EARLY IN 1994 A NEW YORK CITY-BASED Barings banker introduced Leeson to a client whose identity remains a closely held secret at Barings. The client reportedly told his Barings contact in New York, "I hope you're getting some credit for this because your company is getting a lot of business from me in Singapore." It is still not clear where the mystery client's investing stopped and where Leeson's own-hidden in error account No. 88888-began. But right to the end, Leeson claimed that his huge, inexplicable investments were on someone else's behalf. "He always told us it was for this special customer," says one of his regional supervisors. "When we go back and listen to tapes of those conversations, it's unbelievable. He was so calm. It was a farce."
Leeson started buying and selling the simplest kind of derivatives, futures pegged to the Nikkei 225, an index of the value of 225 Japanese stocks that is Japan's equivalent of the Dow Jones Industrial Average. It was a straightforward process: in effect, Leeson placed open-ended bets on what would happen to billions of dollars worth of Japanese stocks and bonds. His wager was similar to what gamblers in Las Vegas betting on a football game call the over and under-meaning a bet on whether the final score of a football game will be above or below a certain number of points. Leeson was betting the over on the Nikkei 225. If he had been betting the Super Bowl and he went the wrong way on the over-under, he would have lost the amount of his original wager and no more. In the futures market traders only have to put a small percentage on the table--in Singapore, until last week, it was 6%--so losses can exceed the ante by many times.

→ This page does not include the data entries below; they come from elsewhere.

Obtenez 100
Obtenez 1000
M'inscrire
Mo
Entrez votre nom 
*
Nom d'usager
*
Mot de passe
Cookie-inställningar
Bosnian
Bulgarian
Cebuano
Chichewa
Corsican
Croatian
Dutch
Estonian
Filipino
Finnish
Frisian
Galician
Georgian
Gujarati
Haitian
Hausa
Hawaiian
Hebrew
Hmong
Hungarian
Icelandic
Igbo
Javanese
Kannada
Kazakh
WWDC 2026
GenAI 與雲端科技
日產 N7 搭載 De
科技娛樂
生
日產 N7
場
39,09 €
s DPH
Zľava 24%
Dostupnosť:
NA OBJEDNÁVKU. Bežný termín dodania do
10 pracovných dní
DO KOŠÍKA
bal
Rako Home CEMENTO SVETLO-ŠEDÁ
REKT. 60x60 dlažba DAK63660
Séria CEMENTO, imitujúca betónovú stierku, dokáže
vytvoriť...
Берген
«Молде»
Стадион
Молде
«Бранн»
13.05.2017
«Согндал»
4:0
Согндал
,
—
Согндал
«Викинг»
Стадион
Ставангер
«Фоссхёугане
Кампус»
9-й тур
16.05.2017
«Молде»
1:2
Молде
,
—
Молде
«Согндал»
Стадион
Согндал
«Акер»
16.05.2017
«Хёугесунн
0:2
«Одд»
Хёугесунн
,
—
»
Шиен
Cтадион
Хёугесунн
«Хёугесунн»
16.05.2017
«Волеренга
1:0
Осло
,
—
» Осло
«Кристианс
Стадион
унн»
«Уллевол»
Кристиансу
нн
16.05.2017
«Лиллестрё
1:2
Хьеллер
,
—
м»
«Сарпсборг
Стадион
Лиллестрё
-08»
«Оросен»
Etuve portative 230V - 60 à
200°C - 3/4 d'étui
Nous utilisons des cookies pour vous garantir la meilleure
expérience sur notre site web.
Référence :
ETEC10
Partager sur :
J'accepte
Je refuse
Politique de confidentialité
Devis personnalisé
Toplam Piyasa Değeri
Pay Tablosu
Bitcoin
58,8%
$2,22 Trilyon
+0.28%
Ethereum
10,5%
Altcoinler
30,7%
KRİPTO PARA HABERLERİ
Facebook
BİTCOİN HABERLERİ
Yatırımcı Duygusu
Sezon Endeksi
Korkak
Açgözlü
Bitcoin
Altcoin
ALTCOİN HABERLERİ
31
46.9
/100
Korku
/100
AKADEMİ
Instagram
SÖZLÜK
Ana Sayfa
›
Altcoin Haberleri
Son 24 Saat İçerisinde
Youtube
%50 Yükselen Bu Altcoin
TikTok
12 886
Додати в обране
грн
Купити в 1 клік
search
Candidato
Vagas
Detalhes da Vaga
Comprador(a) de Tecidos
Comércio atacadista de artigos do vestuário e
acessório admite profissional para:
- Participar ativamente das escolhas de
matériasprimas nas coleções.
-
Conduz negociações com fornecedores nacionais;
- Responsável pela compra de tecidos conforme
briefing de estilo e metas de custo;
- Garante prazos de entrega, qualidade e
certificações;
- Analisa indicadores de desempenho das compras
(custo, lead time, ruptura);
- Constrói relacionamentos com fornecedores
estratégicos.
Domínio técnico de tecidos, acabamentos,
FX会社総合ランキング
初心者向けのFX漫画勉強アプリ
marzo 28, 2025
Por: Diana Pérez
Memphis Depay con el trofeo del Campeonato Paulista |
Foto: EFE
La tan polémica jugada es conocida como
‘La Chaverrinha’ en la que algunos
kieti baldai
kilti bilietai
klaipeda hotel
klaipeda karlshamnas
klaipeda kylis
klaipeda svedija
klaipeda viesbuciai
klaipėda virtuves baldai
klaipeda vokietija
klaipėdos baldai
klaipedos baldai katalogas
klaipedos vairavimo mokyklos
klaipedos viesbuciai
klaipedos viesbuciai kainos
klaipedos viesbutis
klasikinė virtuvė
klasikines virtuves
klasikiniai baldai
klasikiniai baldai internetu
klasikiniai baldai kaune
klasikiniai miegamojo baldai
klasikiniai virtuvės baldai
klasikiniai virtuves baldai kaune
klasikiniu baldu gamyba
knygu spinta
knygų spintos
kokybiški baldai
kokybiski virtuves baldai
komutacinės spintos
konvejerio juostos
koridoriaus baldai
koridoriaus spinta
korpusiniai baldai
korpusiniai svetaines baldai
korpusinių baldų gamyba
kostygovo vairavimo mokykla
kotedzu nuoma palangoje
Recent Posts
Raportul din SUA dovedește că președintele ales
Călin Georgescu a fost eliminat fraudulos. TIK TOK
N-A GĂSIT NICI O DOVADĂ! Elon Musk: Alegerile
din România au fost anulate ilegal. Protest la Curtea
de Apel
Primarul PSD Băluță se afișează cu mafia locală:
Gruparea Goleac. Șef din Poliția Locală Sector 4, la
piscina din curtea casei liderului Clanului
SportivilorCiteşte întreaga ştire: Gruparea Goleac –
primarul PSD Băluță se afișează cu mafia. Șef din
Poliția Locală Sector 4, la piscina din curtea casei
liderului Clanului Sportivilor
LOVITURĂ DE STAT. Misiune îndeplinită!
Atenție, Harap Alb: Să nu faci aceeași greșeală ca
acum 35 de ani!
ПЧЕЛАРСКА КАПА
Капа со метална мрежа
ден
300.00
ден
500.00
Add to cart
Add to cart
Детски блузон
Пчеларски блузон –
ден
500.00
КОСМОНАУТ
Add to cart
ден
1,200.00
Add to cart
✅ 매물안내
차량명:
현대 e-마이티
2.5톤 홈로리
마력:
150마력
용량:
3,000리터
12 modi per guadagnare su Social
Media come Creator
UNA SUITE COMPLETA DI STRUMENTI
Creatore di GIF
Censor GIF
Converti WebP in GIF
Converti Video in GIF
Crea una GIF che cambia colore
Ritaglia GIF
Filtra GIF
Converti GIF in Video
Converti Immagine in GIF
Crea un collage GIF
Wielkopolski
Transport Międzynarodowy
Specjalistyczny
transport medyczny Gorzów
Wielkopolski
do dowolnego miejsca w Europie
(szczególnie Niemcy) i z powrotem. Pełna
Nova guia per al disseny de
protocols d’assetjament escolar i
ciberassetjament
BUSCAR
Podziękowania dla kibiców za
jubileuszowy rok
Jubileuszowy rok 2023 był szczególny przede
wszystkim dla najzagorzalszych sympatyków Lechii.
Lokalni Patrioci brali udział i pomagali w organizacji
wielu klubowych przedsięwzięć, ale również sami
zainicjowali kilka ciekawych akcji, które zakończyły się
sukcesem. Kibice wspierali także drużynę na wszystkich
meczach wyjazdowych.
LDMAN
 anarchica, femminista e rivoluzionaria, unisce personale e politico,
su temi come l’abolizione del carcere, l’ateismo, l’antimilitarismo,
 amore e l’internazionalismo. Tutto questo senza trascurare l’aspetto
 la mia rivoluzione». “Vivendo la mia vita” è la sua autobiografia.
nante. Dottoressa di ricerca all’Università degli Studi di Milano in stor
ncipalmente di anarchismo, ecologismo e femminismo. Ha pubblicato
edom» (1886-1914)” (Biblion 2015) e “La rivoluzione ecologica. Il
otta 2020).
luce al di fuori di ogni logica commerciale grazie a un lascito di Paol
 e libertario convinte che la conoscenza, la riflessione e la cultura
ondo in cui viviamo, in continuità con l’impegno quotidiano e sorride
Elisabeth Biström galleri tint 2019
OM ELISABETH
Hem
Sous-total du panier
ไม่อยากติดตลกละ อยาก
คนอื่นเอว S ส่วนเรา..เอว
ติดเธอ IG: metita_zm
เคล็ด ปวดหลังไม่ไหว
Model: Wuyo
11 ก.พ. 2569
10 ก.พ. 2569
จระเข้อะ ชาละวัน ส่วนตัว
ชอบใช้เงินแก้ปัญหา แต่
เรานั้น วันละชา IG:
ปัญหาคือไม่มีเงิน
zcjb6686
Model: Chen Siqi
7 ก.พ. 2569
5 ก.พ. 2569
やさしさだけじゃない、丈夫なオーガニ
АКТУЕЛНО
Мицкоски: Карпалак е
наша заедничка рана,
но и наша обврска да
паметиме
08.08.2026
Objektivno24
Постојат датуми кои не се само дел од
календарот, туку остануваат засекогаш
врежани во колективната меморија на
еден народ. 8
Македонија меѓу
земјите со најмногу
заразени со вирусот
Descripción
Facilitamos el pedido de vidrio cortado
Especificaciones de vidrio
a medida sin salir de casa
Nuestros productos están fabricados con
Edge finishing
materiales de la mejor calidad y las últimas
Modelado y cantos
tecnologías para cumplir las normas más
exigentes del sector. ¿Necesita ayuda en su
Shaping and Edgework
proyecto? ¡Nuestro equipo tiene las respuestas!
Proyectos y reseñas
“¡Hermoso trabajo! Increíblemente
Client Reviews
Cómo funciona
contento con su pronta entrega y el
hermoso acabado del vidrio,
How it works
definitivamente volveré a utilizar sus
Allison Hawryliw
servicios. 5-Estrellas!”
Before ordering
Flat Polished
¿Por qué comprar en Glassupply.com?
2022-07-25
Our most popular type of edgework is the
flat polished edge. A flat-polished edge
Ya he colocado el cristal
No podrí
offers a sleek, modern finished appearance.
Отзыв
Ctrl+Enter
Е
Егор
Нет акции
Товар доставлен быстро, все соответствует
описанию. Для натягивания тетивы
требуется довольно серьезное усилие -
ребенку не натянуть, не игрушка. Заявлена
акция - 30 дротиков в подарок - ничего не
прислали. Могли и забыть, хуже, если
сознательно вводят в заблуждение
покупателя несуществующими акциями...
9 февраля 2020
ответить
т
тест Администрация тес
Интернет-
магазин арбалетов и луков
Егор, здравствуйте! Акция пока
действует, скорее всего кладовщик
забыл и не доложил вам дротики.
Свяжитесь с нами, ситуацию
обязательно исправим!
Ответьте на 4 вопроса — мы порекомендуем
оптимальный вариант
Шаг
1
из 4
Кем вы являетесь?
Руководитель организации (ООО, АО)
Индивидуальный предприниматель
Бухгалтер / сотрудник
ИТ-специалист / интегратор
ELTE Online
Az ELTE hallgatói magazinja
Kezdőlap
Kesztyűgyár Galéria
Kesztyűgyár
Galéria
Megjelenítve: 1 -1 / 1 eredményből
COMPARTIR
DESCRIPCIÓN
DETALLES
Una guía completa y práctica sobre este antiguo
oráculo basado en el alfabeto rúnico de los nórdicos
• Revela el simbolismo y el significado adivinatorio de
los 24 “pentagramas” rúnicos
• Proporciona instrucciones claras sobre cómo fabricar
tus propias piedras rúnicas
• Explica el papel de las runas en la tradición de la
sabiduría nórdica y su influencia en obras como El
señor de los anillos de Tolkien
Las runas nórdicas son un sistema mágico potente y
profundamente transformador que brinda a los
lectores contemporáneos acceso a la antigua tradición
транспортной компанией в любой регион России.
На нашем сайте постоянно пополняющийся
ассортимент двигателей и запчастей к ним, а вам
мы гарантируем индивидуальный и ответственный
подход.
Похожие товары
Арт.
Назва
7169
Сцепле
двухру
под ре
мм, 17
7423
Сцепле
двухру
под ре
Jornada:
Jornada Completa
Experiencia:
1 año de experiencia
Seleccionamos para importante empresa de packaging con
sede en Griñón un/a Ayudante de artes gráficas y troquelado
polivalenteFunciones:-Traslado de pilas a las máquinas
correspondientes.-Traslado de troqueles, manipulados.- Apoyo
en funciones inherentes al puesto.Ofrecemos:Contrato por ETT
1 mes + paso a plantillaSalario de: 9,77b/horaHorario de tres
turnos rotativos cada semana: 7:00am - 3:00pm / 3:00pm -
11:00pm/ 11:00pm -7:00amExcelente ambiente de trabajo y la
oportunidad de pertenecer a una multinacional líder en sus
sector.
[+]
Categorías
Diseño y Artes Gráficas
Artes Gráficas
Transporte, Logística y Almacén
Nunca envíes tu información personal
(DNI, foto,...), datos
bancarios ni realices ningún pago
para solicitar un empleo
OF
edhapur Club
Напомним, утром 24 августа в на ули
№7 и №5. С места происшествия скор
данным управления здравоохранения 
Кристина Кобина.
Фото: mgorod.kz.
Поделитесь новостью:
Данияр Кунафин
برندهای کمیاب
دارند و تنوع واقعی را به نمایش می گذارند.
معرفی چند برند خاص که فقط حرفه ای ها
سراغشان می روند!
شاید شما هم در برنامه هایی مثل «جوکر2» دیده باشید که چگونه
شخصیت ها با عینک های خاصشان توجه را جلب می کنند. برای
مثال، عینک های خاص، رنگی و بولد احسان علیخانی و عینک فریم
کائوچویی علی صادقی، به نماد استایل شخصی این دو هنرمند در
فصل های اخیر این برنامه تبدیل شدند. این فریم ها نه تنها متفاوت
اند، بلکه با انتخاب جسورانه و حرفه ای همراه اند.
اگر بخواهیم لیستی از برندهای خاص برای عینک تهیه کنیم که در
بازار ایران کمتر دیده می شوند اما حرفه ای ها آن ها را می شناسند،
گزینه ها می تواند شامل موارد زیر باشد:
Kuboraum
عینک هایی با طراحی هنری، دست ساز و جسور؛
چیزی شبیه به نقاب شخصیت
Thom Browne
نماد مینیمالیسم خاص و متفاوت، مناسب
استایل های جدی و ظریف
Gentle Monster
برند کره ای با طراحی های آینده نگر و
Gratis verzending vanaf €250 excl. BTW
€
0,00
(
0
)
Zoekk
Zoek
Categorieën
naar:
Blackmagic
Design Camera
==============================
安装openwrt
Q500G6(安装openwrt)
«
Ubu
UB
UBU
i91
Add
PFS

Barings believed it was not exposed to any risk because Leeson said he was executing the huge purchase orders at a client's behest-and presumably with the client's funds. Furthermore, to Barings' delight, Leeson was also making a tidy profit by making those trades in conjunction with the bank's separate and official holdings of Nikkei 225s in Osaka and SIMEX."I won't tell you how good," says a Barings employee, "but it was a good business." Little did Barings know that it was responsible for error account No. 88888, which was unhedged and would turn out to be fatal to the company.